This sort of thing is lovely of course but sadly quite rare. I recall two "customers" who wanted repairs doing. I don't do my own repairs but in both cases I went to a small amount of trouble, the first to put her in touch with the repairer I use (who is about the cheapest you will get). By the lady's "if I decide to accept your quote" reaction, anyone would think that luthiers are all crying out for work (they're not!) and that I get a commission (I don't!). Even worse was the lady who wanted a repair doing and I offered to take her violin to my repairer along with the things I wanted repairing. She booked a time to bring the violin round, didn't turn up, didn't bother to tell me. I guess she thought I earn a huge commission from it too.
Then there are those who want something that isn't actually in stock but they want it urgently so I contact my suppliers and offer whatever solutions I can think of, and then the potential customer never replies to any further messages, leaving me to tell the suppliers that I am sorry to have wasted their time. And those who seem to be offended by the fact that I am not willing to sell to them at a loss (one had the cheek to send me an offer on ebay for less than half the asking price, when I didn't have the "make offer" option open anyway. I might have been less annoyed if it hadn't been blindingly obvious from his feedback that he was going to attempt to sell the instrument as if the trade label was a genuine "made by" label). Or those who email back and forth for days and then just disappear because they have changed their mind but never actually say so.
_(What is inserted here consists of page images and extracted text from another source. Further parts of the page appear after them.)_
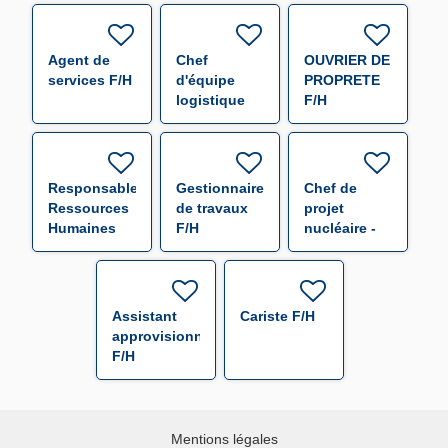
F/H
Agent de
Chef
OUVRIER DE
services F/H
d'équipe
PROPRETE
logistique
F/H
F/H
Responsable
Gestionnaire
Chef de
Ressources
de travaux
projet
Humaines
F/H
nucléaire -
F/H
f/h F/H
Assistant
Cariste F/H
approvisionneur
F/H
Mentions légales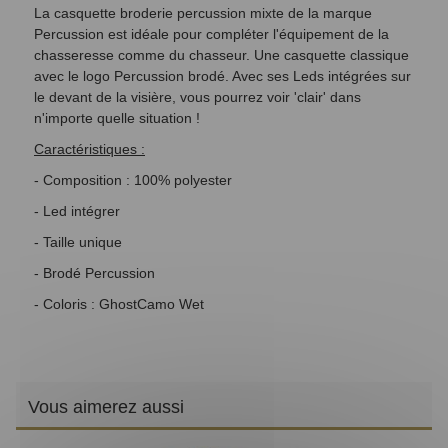
La casquette broderie percussion mixte de la marque
Percussion est idéale pour compléter l'équipement de la
chasseresse comme du chasseur. Une casquette classique
avec le logo Percussion brodé. Avec ses Leds intégrées sur
le devant de la visière, vous pourrez voir 'clair' dans
n'importe quelle situation !
Caractéristiques :
- Composition : 10
0% polyester
- Led intégrer
- Taille unique
- Brodé Percussion
- Coloris : GhostCamo Wet
Vous aimerez aussi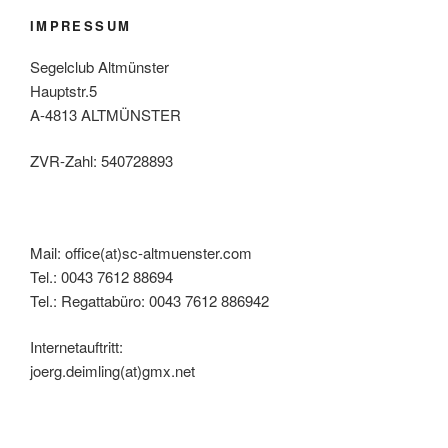
IMPRESSUM
Segelclub Altmünster
Hauptstr.5
A-4813 ALTMÜNSTER
ZVR-Zahl: 540728893
Mail: office(at)sc-altmuenster.com
Tel.: 0043 7612 88694
Tel.: Regattabüro: 0043 7612 886942
Internetauftritt:
joerg.deimling(at)gmx.net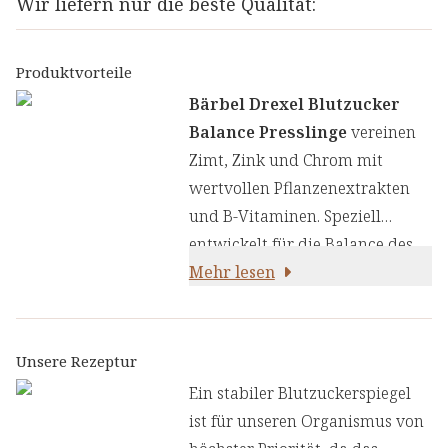
Wir liefern nur die beste Qualität:
Produktvorteile
Bärbel Drexel Blutzucker
Balance Presslinge
vereinen
Zimt, Zink und Chrom mit
wertvollen Pflanzenextrakten
und B-Vitaminen. Speziell
entwickelt für die Balance des
Blutzuckers. Chrom trägt zur
Mehr lesen
Aufrechterhaltung eines
normalen Blutzuckerspiegels
bei:
Unsere Rezeptur
Ein stabiler Blutzuckerspiegel
ist für unseren Organismus von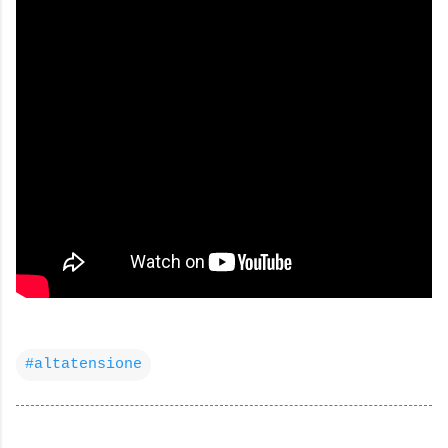
#altatensione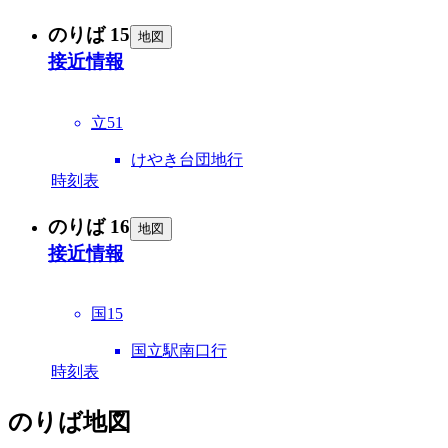
のりば 15
地図
接近情報
立51
けやき台団地行
時刻表
のりば 16
地図
接近情報
国15
国立駅南口行
時刻表
のりば地図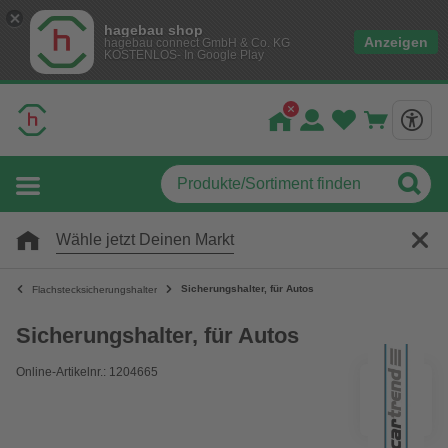
hagebau shop
Anzeigen
hagebau connect GmbH & Co. KG
KOSTENLOS- In Google Play
Wähle jetzt Deinen Markt
Sicherungshalter, für Autos
Flachstecksicherungshalter
Sicherungshalter, für Autos
Online-Artikelnr.: 1204665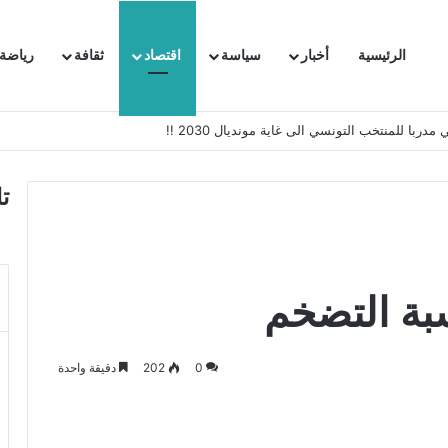
الرئيسية
أخبار
سياسة
اقتصاد
ثقافة
رياضة
 السفيرة الفرنسية بتونس وتبلغها احتجاجا شديد اللهجة !!
ت
بة التضخم
0
202
دقيقة واحدة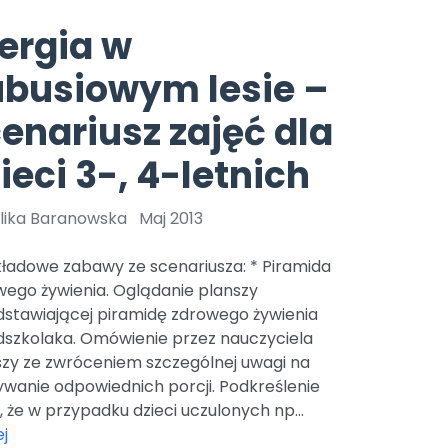
e
y
Gotowa w mniej niż 10 min • 14 dni bez opłat
Zobacz nas na Instagramie
Bliżej Pieska
ergia w
Pomoc zwierzętom
TikTok
ubusiowym lesie –
Nowości
Zobacz nas na TikToku
wej
Książka (dla) Przedszkolaka
Zapowiedzi
enariusz zajęć dla
Promowanie czytelnictwa
YouTube
zkoli
Polecamy
Filmy edukacyjne
ieci 3-, 4-letnich
osk Online.
5 czerwca 2024 r. uzyskała
Promocje
19 r. Nr decyzji:
lika Baranowska
Maj 2013
Archiwalne numery
kładowe zabawy ze scenariusza: * Piramida
Pomoc
wego żywienia. Oglądanie planszy
dstawiającej piramidę zdrowego żywienia
dszkolaka. Omówienie przez nauczyciela
szy ze zwróceniem szczególnej uwagi na
ywanie odpowiednich porcji. Podkreślenie
, że w przypadku dzieci uczulonych np...
j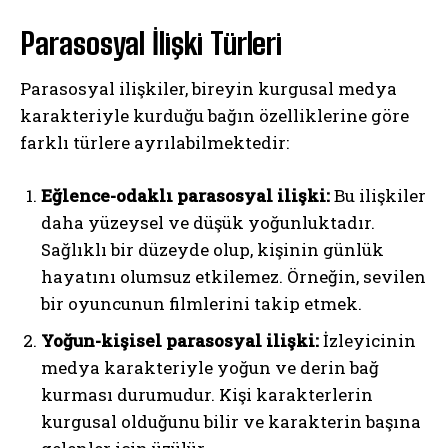
Parasosyal İlişki Türleri
Parasosyal ilişkiler, bireyin kurgusal medya
karakteriyle kurduğu bağın özelliklerine göre
farklı türlere ayrılabilmektedir:
Eğlence-odaklı parasosyal ilişki:
Bu ilişkiler
daha yüzeysel ve düşük yoğunluktadır.
Sağlıklı bir düzeyde olup, kişinin günlük
hayatını olumsuz etkilemez. Örneğin, sevilen
bir oyuncunun filmlerini takip etmek.
Yoğun-kişisel parasosyal ilişki:
İzleyicinin
medya karakteriyle yoğun ve derin bağ
kurması durumudur. Kişi karakterlerin
kurgusal olduğunu bilir ve karakterin başına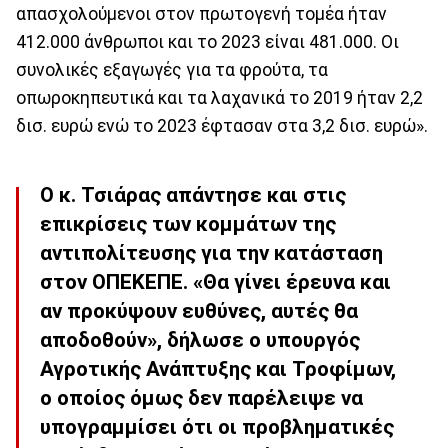
απασχολούμενοι στον πρωτογενή τομέα ήταν
412.000 άνθρωποι και το 2023 είναι 481.000. Οι
συνολικές εξαγωγές για τα φρούτα, τα
οπωροκηπευτικά και τα λαχανικά το 2019 ήταν 2,2
δισ. ευρώ ενώ το 2023 έφτασαν στα 3,2 δισ. ευρώ».
Ο κ. Τσιάρας απάντησε και στις
επικρίσεις των κομμάτων της
αντιπολίτευσης για την κατάσταση
στον ΟΠΕΚΕΠΕ. «Θα γίνει έρευνα και
αν προκύψουν ευθύνες, αυτές θα
αποδοθούν», δήλωσε ο υπουργός
Αγροτικής Ανάπτυξης και Τροφίμων,
ο οποίος όμως δεν παρέλειψε να
υπογραμμίσει ότι οι προβληματικές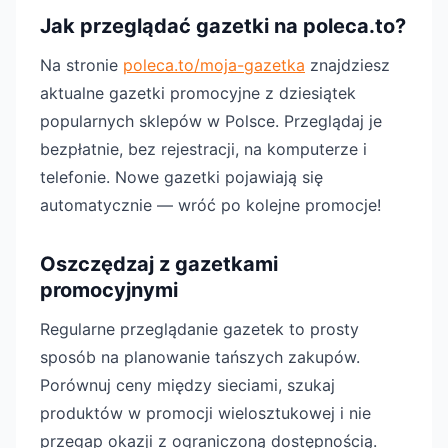
Jak przeglądać gazetki na poleca.to?
Na stronie
poleca.to/moja-gazetka
znajdziesz
aktualne gazetki promocyjne z dziesiątek
popularnych sklepów w Polsce. Przeglądaj je
bezpłatnie, bez rejestracji, na komputerze i
telefonie. Nowe gazetki pojawiają się
automatycznie — wróć po kolejne promocje!
Oszczędzaj z gazetkami
promocyjnymi
Regularne przeglądanie gazetek to prosty
sposób na planowanie tańszych zakupów.
Porównuj ceny między sieciami, szukaj
produktów w promocji wielosztukowej i nie
przegap okazji z ograniczoną dostępnością.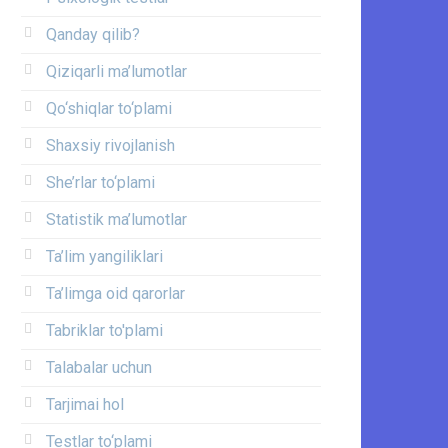
Qanday qilib?
Qiziqarli ma’lumotlar
Qo‘shiqlar to‘plami
Shaxsiy rivojlanish
She’rlar to‘plami
Statistik ma’lumotlar
Ta’lim yangiliklari
Ta’limga oid qarorlar
Tabriklar to'plami
Talabalar uchun
Tarjimai hol
Testlar to‘plami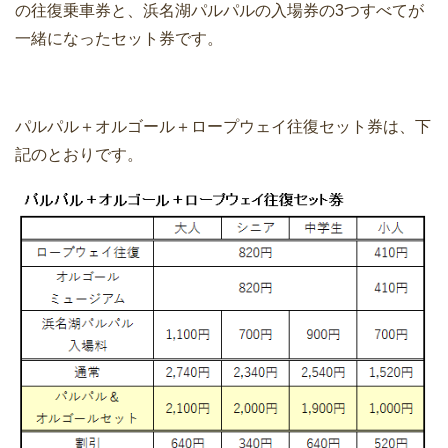
の往復乗車券と、浜名湖パルパルの入場券の3つすべてが
一緒になったセット券です。
パルパル＋オルゴール＋ロープウェイ往復セット券は、下
記のとおりです。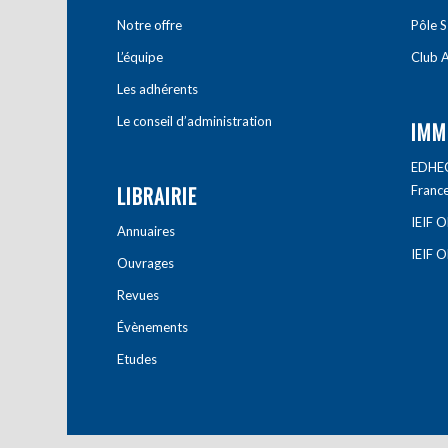
Notre offre
Pôle S
L’équipe
Club A
Les adhérents
Le conseil d’administration
IMM
EDHEC 
LIBRAIRIE
Franc
IEIF 
Annuaires
IEIF 
Ouvrages
Revues
Évènements
Etudes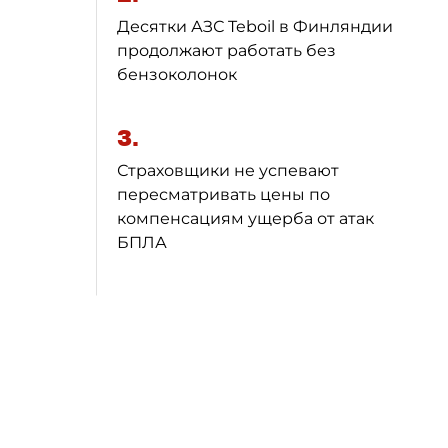
Десятки АЗС Teboil в Финляндии
продолжают работать без
бензоколонок
3.
Страховщики не успевают
пересматривать цены по
компенсациям ущерба от атак
БПЛА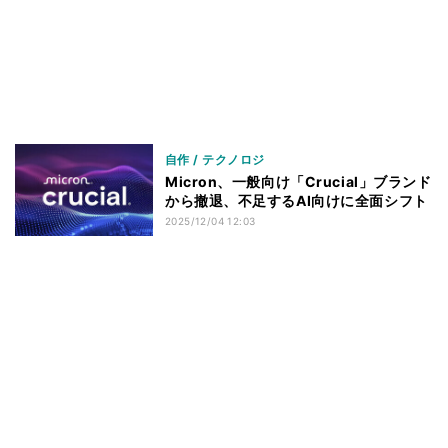
自作 / テクノロジ
Micron、一般向け「Crucial」ブランド
から撤退、不足するAI向けに全面シフト
2025/12/04 12:03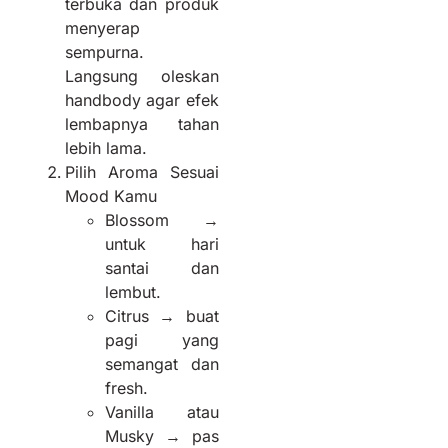
terbuka dan produk
menyerap
sempurna.
Langsung oleskan
handbody agar efek
lembapnya tahan
lebih lama.
Pilih Aroma Sesuai
Mood Kamu
Blossom →
untuk hari
santai dan
lembut.
Citrus → buat
pagi yang
semangat dan
fresh.
Vanilla atau
Musky → pas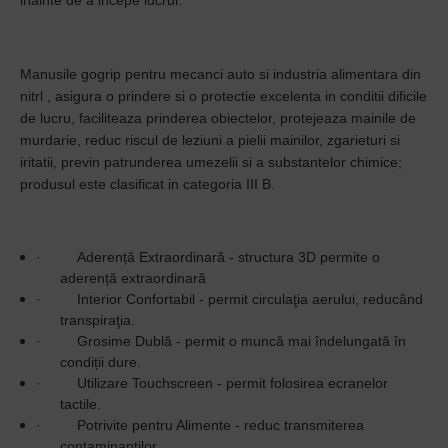
inainte de a incepe lucrul.
Manusile gogrip pentru mecanci auto si industria alimentara din
nitrl , asigura o prindere si o protectie excelenta in conditii dificile
de lucru, faciliteaza prinderea obiectelor, protejeaza mainile de
murdarie, reduc riscul de leziuni a pielii mainilor, zgarieturi si
iritatii, previn patrunderea umezelii si a substantelor chimice;
produsul este clasificat in categoria III B.
·
Aderență Extraordinară - structura 3D permite o
aderență extraordinară
·
Interior Confortabil - permit circulaţia aerului, reducând
transpiraţia.
·
Grosime Dublă - permit o muncă mai îndelungată în
condiții dure.
·
Utilizare Touchscreen - permit folosirea ecranelor
tactile.
·
Potrivite pentru Alimente - reduc transmiterea
contaminanților.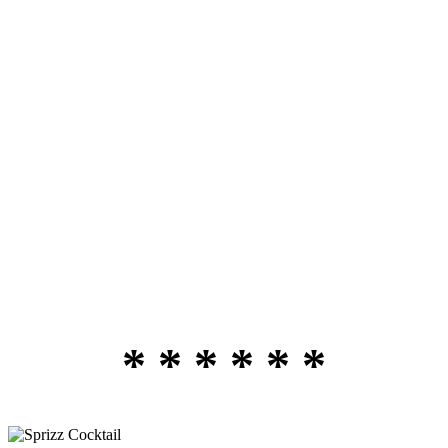
* * * * * *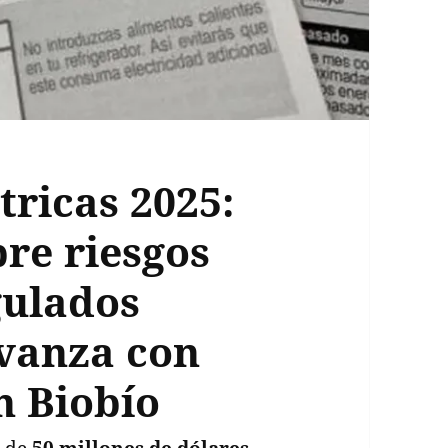
tricas 2025:
bre riesgos
gulados
vanza con
n Biobío
r de
50 millones de dólares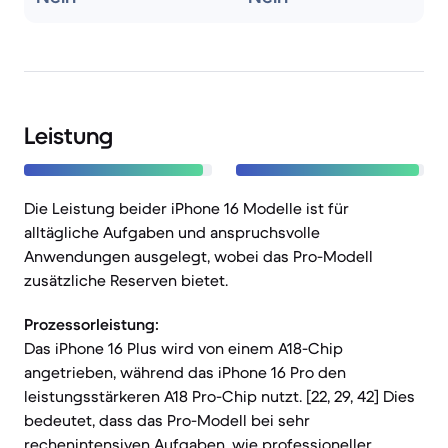
Leistung
Die Leistung beider iPhone 16 Modelle ist für
alltägliche Aufgaben und anspruchsvolle
Anwendungen ausgelegt, wobei das Pro-Modell
zusätzliche Reserven bietet.
Prozessorleistung:
Das iPhone 16 Plus wird von einem A18-Chip
angetrieben, während das iPhone 16 Pro den
leistungsstärkeren A18 Pro-Chip nutzt. [22, 29, 42] Dies
bedeutet, dass das Pro-Modell bei sehr
rechenintensiven Aufgaben, wie professioneller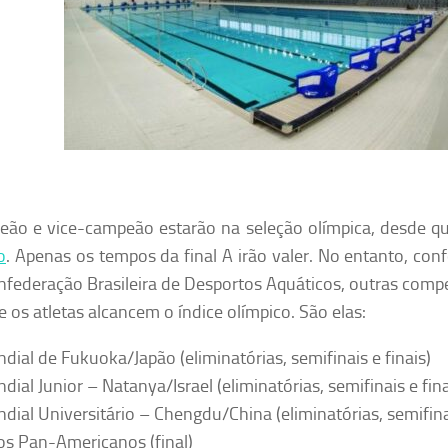
ão e vice-campeão estarão na seleção olímpica, desde q
o
. Apenas os tempos da final A irão valer. No entanto, c
nfederação Brasileira de Desportos Aquáticos, outras compe
e os atletas alcancem o índice olímpico. São elas:
dial de Fukuoka/Japão (eliminatórias, semifinais e finais)
dial Junior – Natanya/Israel (eliminatórias, semifinais e fina
dial Universitário – Chengdu/China (eliminatórias, semifinai
os Pan-Americanos (final)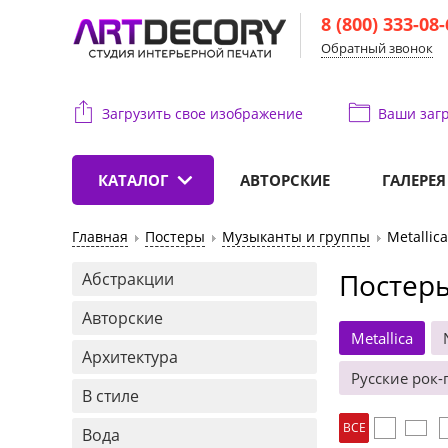
8 (800) 333-08
Обратный звонок
Загрузить свое изображение
Ваши
загр
КАТАЛОГ
АВТОРСКИЕ
ГАЛЕРЕЯ
Главная
Постеры
Музыканты и группы
Metallica
Постеры
Абстракции
Авторские
Metallica
Архитектура
Русские рок-
В стиле
ВСЕ
Вода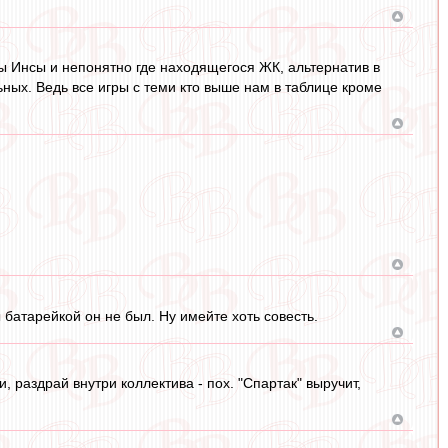
ы Инсы и непонятно где находящегося ЖК, альтернатив в
льных. Ведь все игры с теми кто выше нам в таблице кроме
батарейкой он не был. Ну имейте хоть совесть.
 раздрай внутри коллектива - пох. "Спартак" выручит,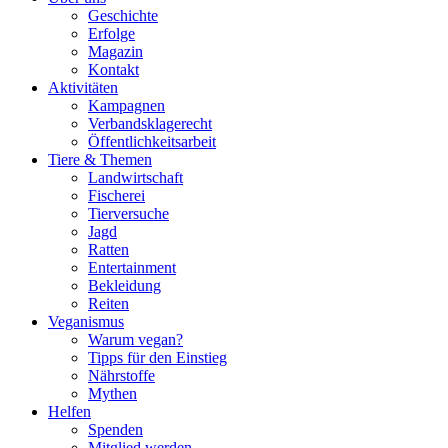
Geschichte
Erfolge
Magazin
Kontakt
Aktivitäten
Kampagnen
Verbandsklagerecht
Öffentlichkeitsarbeit
Tiere & Themen
Landwirtschaft
Fischerei
Tierversuche
Jagd
Ratten
Entertainment
Bekleidung
Reiten
Veganismus
Warum vegan?
Tipps für den Einstieg
Nährstoffe
Mythen
Helfen
Spenden
Mitglied werden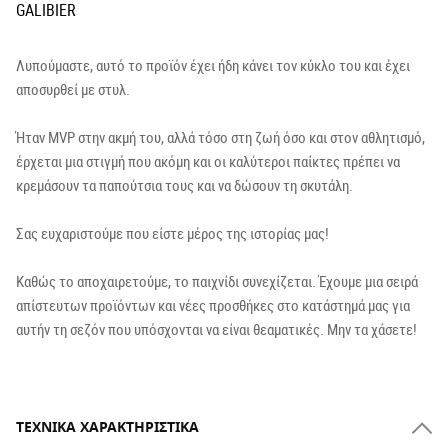
GALIBIER
Λυπούμαστε, αυτό το προϊόν έχει ήδη κάνει τον κύκλο του και έχει
αποσυρθεί με στυλ.
Ήταν MVP στην ακμή του, αλλά τόσο στη ζωή όσο και στον αθλητισμό,
έρχεται μια στιγμή που ακόμη και οι καλύτεροι παίκτες πρέπει να
κρεμάσουν τα παπούτσια τους και να δώσουν τη σκυτάλη.
Σας ευχαριστούμε που είστε μέρος της ιστορίας μας!
Καθώς το αποχαιρετούμε, το παιχνίδι συνεχίζεται. Έχουμε μια σειρά
απίστευτων προϊόντων και νέες προσθήκες στο κατάστημά μας για
αυτήν τη σεζόν που υπόσχονται να είναι θεαματικές. Μην τα χάσετε!
ΤΕΧΝΙΚΆ ΧΑΡΑΚΤΗΡΙΣΤΙΚΆ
In short, dear customers, when you are dealing with a small business you are dealing with real people, not robots, not call centres. A simple "thank you" to let me know you have received my email so I don't have to send it again is appreciated. "I have changed my mind" isn't, if I'm honest, not when I have gone to a lot of trouble, but it's a lot more polite than just disappearing into cyberspace and I never ever hard sell (if I find your choice unwise to the point of being utterly incomprehensible, which does happen sometimes, I won't ever say so. All I will say is "OK thanks for letting me know".)
So on behalf of all small retailers everywhere - a little consideration goes a long way.